Gone, Gone, Gone
From Steve Hsu: and the WSJ:
WSJ: A mysterious character named “Master” has swept through China, defeating many of the world’s top players in the ancient strategy game of Go.
Master played with inhuman speed, barely pausing to think. With a wide-eyed cartoon fox as an avatar, Master made moves that seemed foolish but inevitably led to victory this week over the world’s reigning Go champion, Ke Jie of China. ...
Master revealed itself Wednesday as an updated version of AlphaGo, an artificial-intelligence program designed by the DeepMind unit of Alphabet Inc.’s Google.
AlphaGo made history in March by beating South Korea’s top Go player in four of five games in Seoul. Now, under the guise of a friendly fox, it has defeated the world champion.
It was dramatic theater, and the latest sign that artificial intelligence is peerless in solving complex but defined problems. AI scientists predict computers will increasingly be able to search through thickets of alternatives to find patterns and solutions that elude the human mind.
Master’s arrival has shaken China’s human Go players.
“After humanity spent thousands of years improving our tactics, computers tell us that humans are completely wrong,” Mr. Ke, 19, wrote on Chinese social media platform Weibo after his defeat. “I would go as far as to say not a single human has touched the edge of the truth of Go.” ...
We are witness to the psychological shock of a species encountering, for the first time, an alien and superior intelligence.
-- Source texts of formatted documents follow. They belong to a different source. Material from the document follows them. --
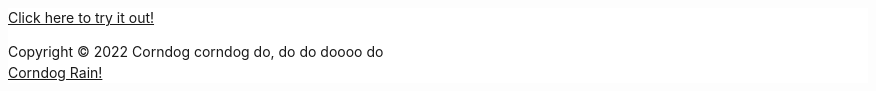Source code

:   <a href="https://roth-final-pong-project.jroth33.repl.co/">Click here to try it out!</a>
</dl>
</main>
<footer>
Copyright &copy; 2022 Corndog corndog do, do do doooo do<br>
<a href="http://corndog.io/">Corndog Rain!</a>
</footer>
</div>
</body>
</html>

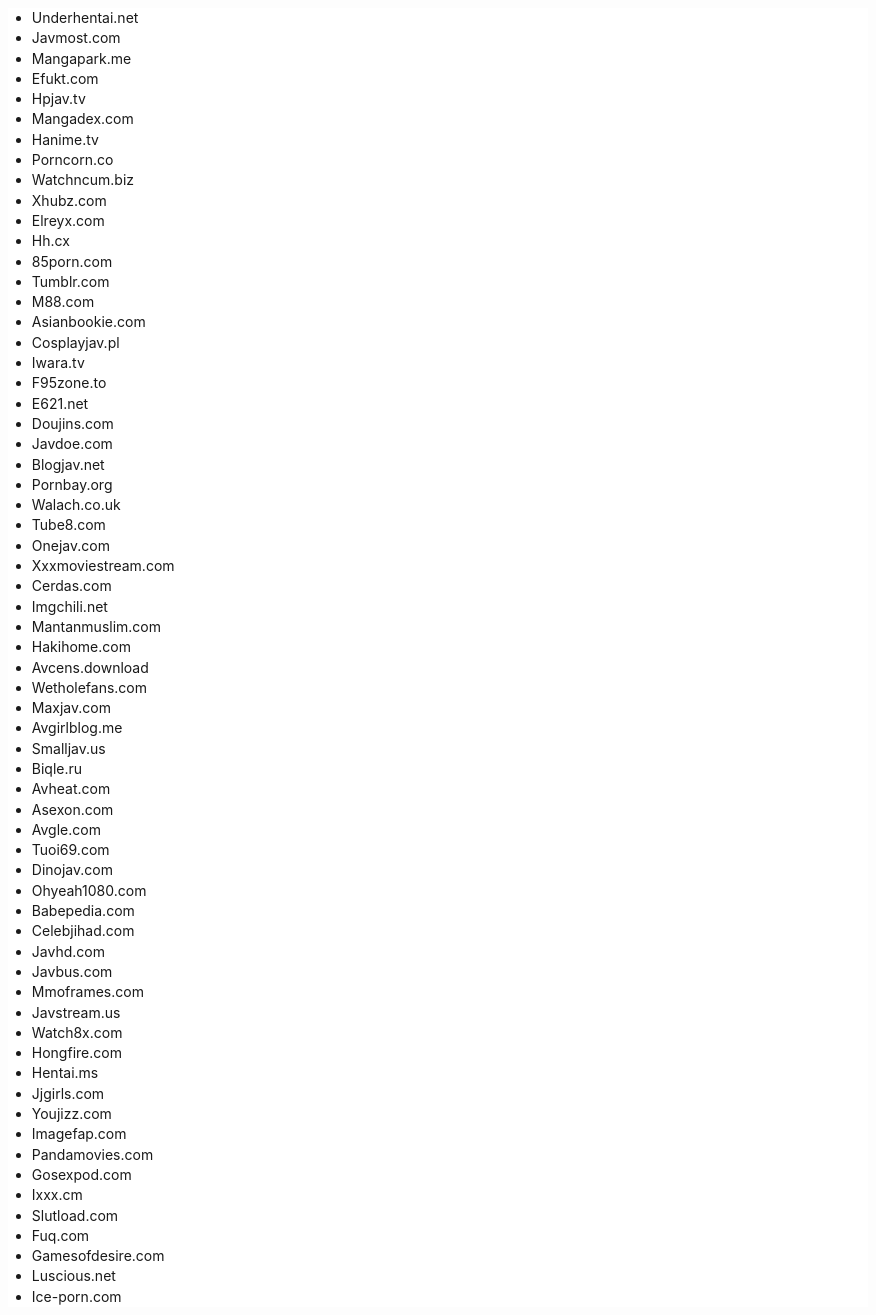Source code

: - Underhentai.net
- Javmost.com
- Mangapark.me
- Efukt.com
- Hpjav.tv
- Mangadex.com
- Hanime.tv
- Porncorn.co
- Watchncum.biz
- Xhubz.com
- Elreyx.com
- Hh.cx
- 85porn.com
- Tumblr.com
- M88.com
- Asianbookie.com
- Cosplayjav.pl
- Iwara.tv
- F95zone.to
- E621.net
- Doujins.com
- Javdoe.com
- Blogjav.net
- Pornbay.org
- Walach.co.uk
- Tube8.com
- Onejav.com
- Xxxmoviestream.com
- Cerdas.com
- Imgchili.net
- Mantanmuslim.com
- Hakihome.com
- Avcens.download
- Wetholefans.com
- Maxjav.com
- Avgirlblog.me
- Smalljav.us
- Biqle.ru
- Avheat.com
- Asexon.com
- Avgle.com
- Tuoi69.com
- Dinojav.com
- Ohyeah1080.com
- Babepedia.com
- Celebjihad.com
- Javhd.com
- Javbus.com
- Mmoframes.com
- Javstream.us
- Watch8x.com
- Hongfire.com
- Hentai.ms
- Jjgirls.com
- Youjizz.com
- Imagefap.com
- Pandamovies.com
- Gosexpod.com
- Ixxx.cm
- Slutload.com
- Fuq.com
- Gamesofdesire.com
- Luscious.net
- Ice-porn.com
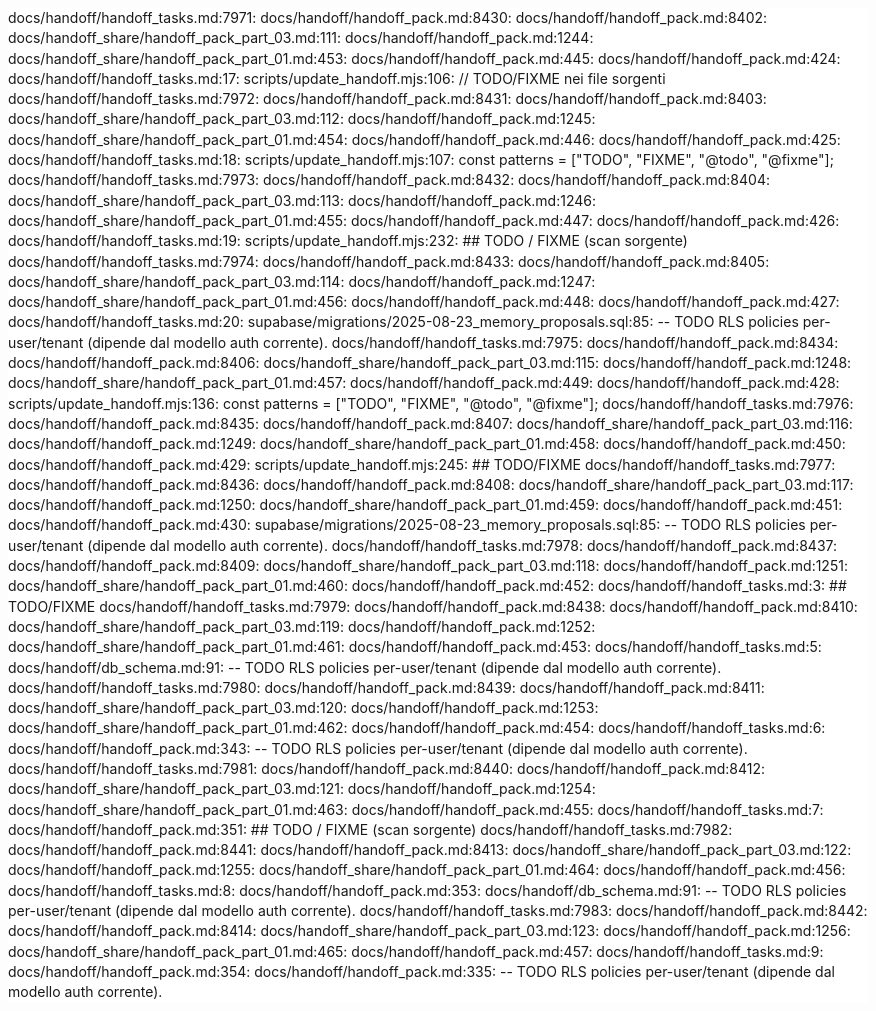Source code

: docs/handoff/handoff_tasks.md:7971: docs/handoff/handoff_pack.md:8430: docs/handoff/handoff_pack.md:8402: docs/handoff_share/handoff_pack_part_03.md:111: docs/handoff/handoff_pack.md:1244: docs/handoff_share/handoff_pack_part_01.md:453: docs/handoff/handoff_pack.md:445: docs/handoff/handoff_pack.md:424: docs/handoff/handoff_tasks.md:17: scripts/update_handoff.mjs:106: // TODO/FIXME nei file sorgenti
docs/handoff/handoff_tasks.md:7972: docs/handoff/handoff_pack.md:8431: docs/handoff/handoff_pack.md:8403: docs/handoff_share/handoff_pack_part_03.md:112: docs/handoff/handoff_pack.md:1245: docs/handoff_share/handoff_pack_part_01.md:454: docs/handoff/handoff_pack.md:446: docs/handoff/handoff_pack.md:425: docs/handoff/handoff_tasks.md:18: scripts/update_handoff.mjs:107: const patterns = ["TODO", "FIXME", "@todo", "@fixme"];
docs/handoff/handoff_tasks.md:7973: docs/handoff/handoff_pack.md:8432: docs/handoff/handoff_pack.md:8404: docs/handoff_share/handoff_pack_part_03.md:113: docs/handoff/handoff_pack.md:1246: docs/handoff_share/handoff_pack_part_01.md:455: docs/handoff/handoff_pack.md:447: docs/handoff/handoff_pack.md:426: docs/handoff/handoff_tasks.md:19: scripts/update_handoff.mjs:232: ## TODO / FIXME (scan sorgente)
docs/handoff/handoff_tasks.md:7974: docs/handoff/handoff_pack.md:8433: docs/handoff/handoff_pack.md:8405: docs/handoff_share/handoff_pack_part_03.md:114: docs/handoff/handoff_pack.md:1247: docs/handoff_share/handoff_pack_part_01.md:456: docs/handoff/handoff_pack.md:448: docs/handoff/handoff_pack.md:427: docs/handoff/handoff_tasks.md:20: supabase/migrations/2025-08-23_memory_proposals.sql:85: -- TODO RLS policies per-user/tenant (dipende dal modello auth corrente).
docs/handoff/handoff_tasks.md:7975: docs/handoff/handoff_pack.md:8434: docs/handoff/handoff_pack.md:8406: docs/handoff_share/handoff_pack_part_03.md:115: docs/handoff/handoff_pack.md:1248: docs/handoff_share/handoff_pack_part_01.md:457: docs/handoff/handoff_pack.md:449: docs/handoff/handoff_pack.md:428: scripts/update_handoff.mjs:136: const patterns = ["TODO", "FIXME", "@todo", "@fixme"];
docs/handoff/handoff_tasks.md:7976: docs/handoff/handoff_pack.md:8435: docs/handoff/handoff_pack.md:8407: docs/handoff_share/handoff_pack_part_03.md:116: docs/handoff/handoff_pack.md:1249: docs/handoff_share/handoff_pack_part_01.md:458: docs/handoff/handoff_pack.md:450: docs/handoff/handoff_pack.md:429: scripts/update_handoff.mjs:245: ## TODO/FIXME
docs/handoff/handoff_tasks.md:7977: docs/handoff/handoff_pack.md:8436: docs/handoff/handoff_pack.md:8408: docs/handoff_share/handoff_pack_part_03.md:117: docs/handoff/handoff_pack.md:1250: docs/handoff_share/handoff_pack_part_01.md:459: docs/handoff/handoff_pack.md:451: docs/handoff/handoff_pack.md:430: supabase/migrations/2025-08-23_memory_proposals.sql:85: -- TODO RLS policies per-user/tenant (dipende dal modello auth corrente).
docs/handoff/handoff_tasks.md:7978: docs/handoff/handoff_pack.md:8437: docs/handoff/handoff_pack.md:8409: docs/handoff_share/handoff_pack_part_03.md:118: docs/handoff/handoff_pack.md:1251: docs/handoff_share/handoff_pack_part_01.md:460: docs/handoff/handoff_pack.md:452: docs/handoff/handoff_tasks.md:3: ## TODO/FIXME
docs/handoff/handoff_tasks.md:7979: docs/handoff/handoff_pack.md:8438: docs/handoff/handoff_pack.md:8410: docs/handoff_share/handoff_pack_part_03.md:119: docs/handoff/handoff_pack.md:1252: docs/handoff_share/handoff_pack_part_01.md:461: docs/handoff/handoff_pack.md:453: docs/handoff/handoff_tasks.md:5: docs/handoff/db_schema.md:91: -- TODO RLS policies per-user/tenant (dipende dal modello auth corrente).
docs/handoff/handoff_tasks.md:7980: docs/handoff/handoff_pack.md:8439: docs/handoff/handoff_pack.md:8411: docs/handoff_share/handoff_pack_part_03.md:120: docs/handoff/handoff_pack.md:1253: docs/handoff_share/handoff_pack_part_01.md:462: docs/handoff/handoff_pack.md:454: docs/handoff/handoff_tasks.md:6: docs/handoff/handoff_pack.md:343: -- TODO RLS policies per-user/tenant (dipende dal modello auth corrente).
docs/handoff/handoff_tasks.md:7981: docs/handoff/handoff_pack.md:8440: docs/handoff/handoff_pack.md:8412: docs/handoff_share/handoff_pack_part_03.md:121: docs/handoff/handoff_pack.md:1254: docs/handoff_share/handoff_pack_part_01.md:463: docs/handoff/handoff_pack.md:455: docs/handoff/handoff_tasks.md:7: docs/handoff/handoff_pack.md:351: ## TODO / FIXME (scan sorgente)
docs/handoff/handoff_tasks.md:7982: docs/handoff/handoff_pack.md:8441: docs/handoff/handoff_pack.md:8413: docs/handoff_share/handoff_pack_part_03.md:122: docs/handoff/handoff_pack.md:1255: docs/handoff_share/handoff_pack_part_01.md:464: docs/handoff/handoff_pack.md:456: docs/handoff/handoff_tasks.md:8: docs/handoff/handoff_pack.md:353: docs/handoff/db_schema.md:91: -- TODO RLS policies per-user/tenant (dipende dal modello auth corrente).
docs/handoff/handoff_tasks.md:7983: docs/handoff/handoff_pack.md:8442: docs/handoff/handoff_pack.md:8414: docs/handoff_share/handoff_pack_part_03.md:123: docs/handoff/handoff_pack.md:1256: docs/handoff_share/handoff_pack_part_01.md:465: docs/handoff/handoff_pack.md:457: docs/handoff/handoff_tasks.md:9: docs/handoff/handoff_pack.md:354: docs/handoff/handoff_pack.md:335: -- TODO RLS policies per-user/tenant (dipende dal modello auth corrente).
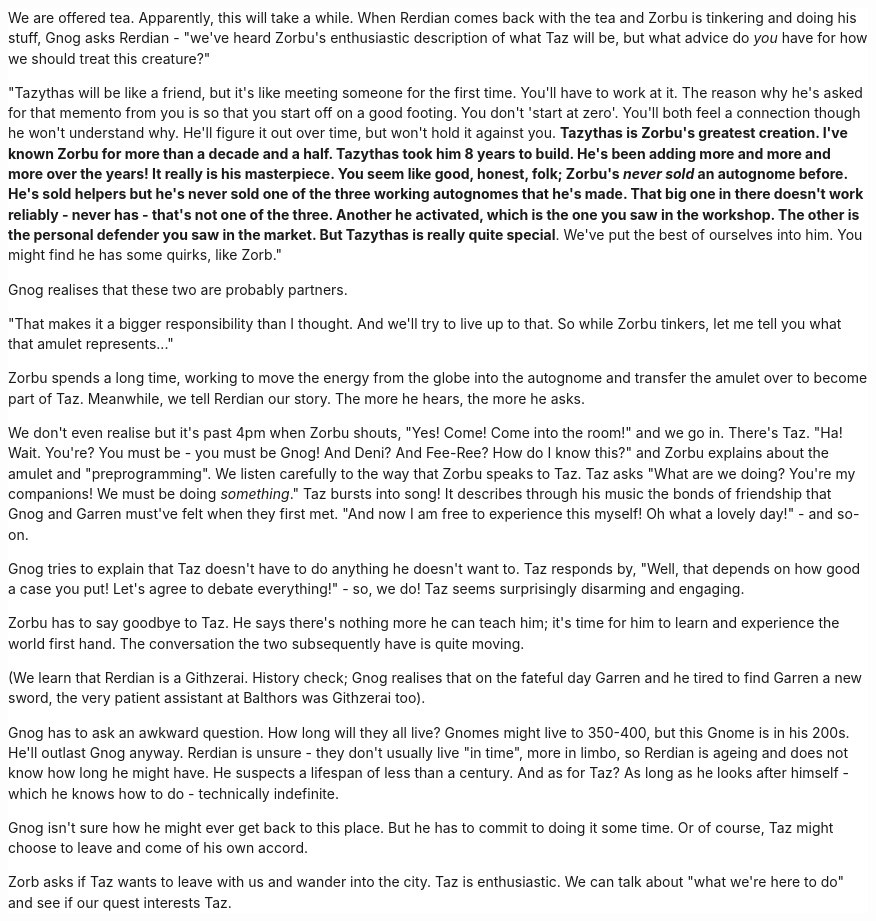 We are offered tea. Apparently, this will take a while. When Rerdian comes back with the tea and Zorbu is tinkering and doing his stuff, Gnog asks Rerdian - "we've heard Zorbu's enthusiastic description of what Taz will be, but what advice do *you* have for how we should treat this creature?"

"Tazythas will be like a friend, but it's like meeting someone for the first time. You'll have to work at it. The reason why he's asked for that memento from you is so that you start off on a good footing. You don't 'start at zero'. You'll both feel a connection though he won't understand why. He'll figure it out over time, but won't hold it against you. **Tazythas is Zorbu's greatest creation. I've known Zorbu for more than a decade and a half. Tazythas took him 8 years to build. He's been adding more and more and more over the years! It really is his masterpiece. You seem like good, honest, folk; Zorbu's *never sold* an autognome before. He's sold helpers but he's never sold one of the three working autognomes that he's made. That big one in there doesn't work reliably - never has - that's not one of the three. Another he activated, which is the one you saw in the workshop. The other is the personal defender you saw in the market. But Tazythas is really quite special**. We've put the best of ourselves into him. You might find he has some quirks, like Zorb."

Gnog realises that these two are probably partners.

"That makes it a bigger responsibility than I thought. And we'll try to live up to that. So while Zorbu tinkers, let me tell you what that amulet represents..."

Zorbu spends a long time, working to move the energy from the globe into the autognome and transfer the amulet over to become part of Taz. Meanwhile, we tell Rerdian our story. The more he hears, the more he asks.

We don't even realise but it's past 4pm when Zorbu shouts, "Yes! Come! Come into the room!" and we go in. There's Taz. "Ha! Wait. You're? You must be - you must be Gnog! And Deni? And Fee-Ree? How do I know this?" and Zorbu explains about the amulet and "preprogramming". We listen carefully to the way that Zorbu speaks to Taz. Taz asks "What are we doing? You're my companions! We must be doing *something*." Taz bursts into song! It describes through his music the bonds of friendship that Gnog and Garren must've felt when they first met. "And now I am free to experience this myself! Oh what a lovely day!" - and so-on.

Gnog tries to explain that Taz doesn't have to do anything he doesn't want to. Taz responds by, "Well, that depends on how good a case you put! Let's agree to debate everything!" - so, we do! Taz seems surprisingly disarming and engaging.

Zorbu has to say goodbye to Taz. He says there's nothing more he can teach him; it's time for him to learn and experience the world first hand. The conversation the two subsequently have is quite moving.

(We learn that Rerdian is a Githzerai. History check; Gnog realises that on the fateful day Garren and he tired to find Garren a new sword, the very patient assistant at Balthors was Githzerai too).

Gnog has to ask an awkward question. How long will they all live? Gnomes might live to 350-400, but this Gnome is in his 200s. He'll outlast Gnog anyway. Rerdian is unsure - they don't usually live "in time", more in limbo, so Rerdian is ageing and does not know how long he might have. He suspects a lifespan of less than a century. And as for Taz? As long as he looks after himself - which he knows how to do - technically indefinite.

Gnog isn't sure how he might ever get back to this place. But he has to commit to doing it some time. Or of course, Taz might choose to leave and come of his own accord. 

Zorb asks if Taz wants to leave with us and wander into the city. Taz is enthusiastic. We can talk about "what we're here to do" and see if our quest interests Taz.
This is different and more catastrophic for human intelligence that the triumph of computers over chess players not quite two decades ago. Computers beat humans by being better accountants than humans - they don't miss moves that humans do. In go, it seems, the computers have rejected our strategic thinking developed over millenia wholesale. Very possibly, Alphachess, if ever deployed, will do something similar for chess.